> _Requirement_
Please repeat every record exactly, leaving out any pictures.

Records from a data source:

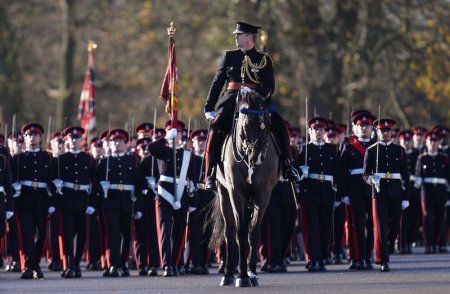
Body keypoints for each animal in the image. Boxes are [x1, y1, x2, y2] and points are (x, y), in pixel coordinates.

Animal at [209, 92, 280, 288]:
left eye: (269, 123)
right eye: (248, 124)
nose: (257, 157)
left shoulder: (263, 195)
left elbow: (253, 233)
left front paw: (251, 274)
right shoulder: (236, 193)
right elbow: (240, 233)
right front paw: (241, 276)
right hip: (224, 194)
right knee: (230, 231)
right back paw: (228, 275)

> _Solution below_
Body keypoints for each animal in the image. Boxes are [x1, y1, x2, y2] and points are (x, y), in pixel coordinates.

Animal at [209, 92, 280, 288]:
left eye: (269, 123)
right eye: (248, 124)
nose: (257, 157)
left shoulder: (263, 195)
left elbow: (253, 233)
left front paw: (251, 274)
right shoulder: (236, 193)
right elbow: (240, 233)
right front paw: (241, 276)
right hip: (224, 194)
right knee: (230, 231)
right back paw: (228, 275)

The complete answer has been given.